Since leaving the Trump administration, Bolton has joined Trump’s Enemies List thanks to the publication of his memoir, The Room Where It Happened, in which he detailed Trump’s bizarre deference to foreign dictators, among other lowlights. Despite Bolton’s beef with Trump, he’s maintained a public appreciation of the administration’s harsh stance toward Iran, making his latest criticism all the more notable. After Trump ordered the assassination of a high-ranking Iranian general in January, Bolton tweeted “congratulations” to “all involved” in the killing and added, “Hope this is the first step to regime change in Tehran.”

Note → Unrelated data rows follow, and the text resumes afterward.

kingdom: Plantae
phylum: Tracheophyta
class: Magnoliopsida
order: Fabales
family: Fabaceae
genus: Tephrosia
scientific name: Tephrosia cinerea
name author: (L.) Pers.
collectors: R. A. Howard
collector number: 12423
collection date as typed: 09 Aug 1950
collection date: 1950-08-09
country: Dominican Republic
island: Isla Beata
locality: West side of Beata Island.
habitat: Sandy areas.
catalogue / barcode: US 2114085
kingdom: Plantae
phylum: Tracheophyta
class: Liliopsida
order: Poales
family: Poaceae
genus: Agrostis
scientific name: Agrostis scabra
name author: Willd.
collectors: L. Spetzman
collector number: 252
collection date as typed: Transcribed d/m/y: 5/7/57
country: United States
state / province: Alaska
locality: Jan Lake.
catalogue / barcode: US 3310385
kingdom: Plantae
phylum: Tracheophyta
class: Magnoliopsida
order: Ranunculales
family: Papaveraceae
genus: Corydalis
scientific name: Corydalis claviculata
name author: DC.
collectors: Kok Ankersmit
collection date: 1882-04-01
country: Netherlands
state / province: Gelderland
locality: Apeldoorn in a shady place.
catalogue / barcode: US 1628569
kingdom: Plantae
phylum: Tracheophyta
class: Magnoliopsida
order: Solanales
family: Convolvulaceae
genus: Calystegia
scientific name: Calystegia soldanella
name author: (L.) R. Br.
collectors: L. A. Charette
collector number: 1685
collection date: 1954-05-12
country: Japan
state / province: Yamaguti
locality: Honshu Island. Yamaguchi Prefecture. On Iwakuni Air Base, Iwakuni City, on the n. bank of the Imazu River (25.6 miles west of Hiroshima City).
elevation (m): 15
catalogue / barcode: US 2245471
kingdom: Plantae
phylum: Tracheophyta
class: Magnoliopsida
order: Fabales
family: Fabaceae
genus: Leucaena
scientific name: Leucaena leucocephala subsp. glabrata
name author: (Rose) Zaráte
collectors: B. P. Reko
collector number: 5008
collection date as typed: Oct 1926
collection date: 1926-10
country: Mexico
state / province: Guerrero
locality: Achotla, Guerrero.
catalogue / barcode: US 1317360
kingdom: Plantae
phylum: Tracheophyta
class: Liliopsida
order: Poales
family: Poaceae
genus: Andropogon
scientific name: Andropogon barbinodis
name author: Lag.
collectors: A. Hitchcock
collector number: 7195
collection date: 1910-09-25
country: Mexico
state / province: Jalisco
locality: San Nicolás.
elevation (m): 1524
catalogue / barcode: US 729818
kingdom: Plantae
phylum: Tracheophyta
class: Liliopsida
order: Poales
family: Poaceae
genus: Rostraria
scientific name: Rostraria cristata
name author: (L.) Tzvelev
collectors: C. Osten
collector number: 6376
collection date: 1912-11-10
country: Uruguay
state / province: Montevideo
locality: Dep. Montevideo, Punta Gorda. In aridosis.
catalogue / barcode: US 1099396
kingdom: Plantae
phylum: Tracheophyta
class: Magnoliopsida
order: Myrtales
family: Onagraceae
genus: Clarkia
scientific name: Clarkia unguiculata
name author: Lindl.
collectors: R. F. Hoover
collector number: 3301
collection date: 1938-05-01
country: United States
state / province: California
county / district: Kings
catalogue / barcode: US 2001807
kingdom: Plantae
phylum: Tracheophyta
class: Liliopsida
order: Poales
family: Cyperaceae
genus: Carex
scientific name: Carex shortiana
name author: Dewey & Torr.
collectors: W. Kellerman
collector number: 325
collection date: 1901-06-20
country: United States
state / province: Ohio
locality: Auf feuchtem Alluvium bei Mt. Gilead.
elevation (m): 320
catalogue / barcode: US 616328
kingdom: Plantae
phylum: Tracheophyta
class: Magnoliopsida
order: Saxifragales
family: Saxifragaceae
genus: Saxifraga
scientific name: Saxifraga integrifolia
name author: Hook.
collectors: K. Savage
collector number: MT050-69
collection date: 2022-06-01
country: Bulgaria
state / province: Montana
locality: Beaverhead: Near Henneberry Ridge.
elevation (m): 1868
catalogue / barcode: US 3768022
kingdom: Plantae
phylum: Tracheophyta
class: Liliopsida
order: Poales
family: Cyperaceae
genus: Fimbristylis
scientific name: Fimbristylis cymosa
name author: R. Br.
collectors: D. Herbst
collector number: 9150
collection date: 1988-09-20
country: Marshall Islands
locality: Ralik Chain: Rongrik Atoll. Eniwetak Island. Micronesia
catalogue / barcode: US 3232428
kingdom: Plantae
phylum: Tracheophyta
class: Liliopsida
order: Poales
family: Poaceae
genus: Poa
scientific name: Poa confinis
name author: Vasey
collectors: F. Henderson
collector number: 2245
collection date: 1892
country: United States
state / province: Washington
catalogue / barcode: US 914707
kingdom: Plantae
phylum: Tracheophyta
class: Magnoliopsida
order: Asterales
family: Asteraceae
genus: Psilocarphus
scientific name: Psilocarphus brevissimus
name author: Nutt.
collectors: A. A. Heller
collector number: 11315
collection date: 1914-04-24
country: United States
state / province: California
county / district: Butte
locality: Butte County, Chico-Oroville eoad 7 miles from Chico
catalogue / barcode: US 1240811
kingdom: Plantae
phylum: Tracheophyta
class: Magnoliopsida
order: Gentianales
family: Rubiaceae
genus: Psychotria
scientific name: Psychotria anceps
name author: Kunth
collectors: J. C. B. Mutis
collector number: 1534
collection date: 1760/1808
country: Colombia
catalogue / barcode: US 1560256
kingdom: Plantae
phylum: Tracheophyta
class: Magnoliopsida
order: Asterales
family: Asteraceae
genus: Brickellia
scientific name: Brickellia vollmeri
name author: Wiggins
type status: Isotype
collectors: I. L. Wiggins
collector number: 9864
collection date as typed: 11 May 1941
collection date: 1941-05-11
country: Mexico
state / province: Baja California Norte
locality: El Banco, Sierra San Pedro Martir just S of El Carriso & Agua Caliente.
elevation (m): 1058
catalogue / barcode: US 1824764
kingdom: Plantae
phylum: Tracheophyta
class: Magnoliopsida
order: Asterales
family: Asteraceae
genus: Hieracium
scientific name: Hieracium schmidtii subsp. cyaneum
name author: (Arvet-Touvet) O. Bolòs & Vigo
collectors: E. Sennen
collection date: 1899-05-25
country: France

“When even John Bolton thinks what you’re doing is too far, that really says something,” Stephen Miles, executive director of the anti-war advocacy group Win Without War, told me. “This whole absurd effort proves just once more than maximum pressure is a maximum failure.”
Trump’s attempt to trigger the “snapback” sanctions is just the latest example of the United States failing to build a coalition for its pressure campaign against Iran. When the United Nations Security Council shot down a US attempt to extend an arms embargo against Iran last week, only one country, the Dominican Republic, voted with the United States.
The traditional European allies who usually remain in lockstep with the United States on foreign policy matters have long since given up on Trump. Within minutes of Pompeo’s declaration on Thursday that the US was triggering new sanctions, Germany, France, and the UK had all sharply denounced it in a shared statement that questioned its legality under the nuclear deal. With no clear mechanism to resolve the dispute, it’s unlikely the UN will ever restore the sanctions requested by Pompeo.
The international community’s uniform opposition to the “snapback” procedure “says a lot about the world status of the US today,” Gérard Araud, former French ambassador to the United States, tweeted. Pompeo, meanwhile, noted that the UN Security Council had “failed to hold Iran accountable,” so today, “America will correct these errors.”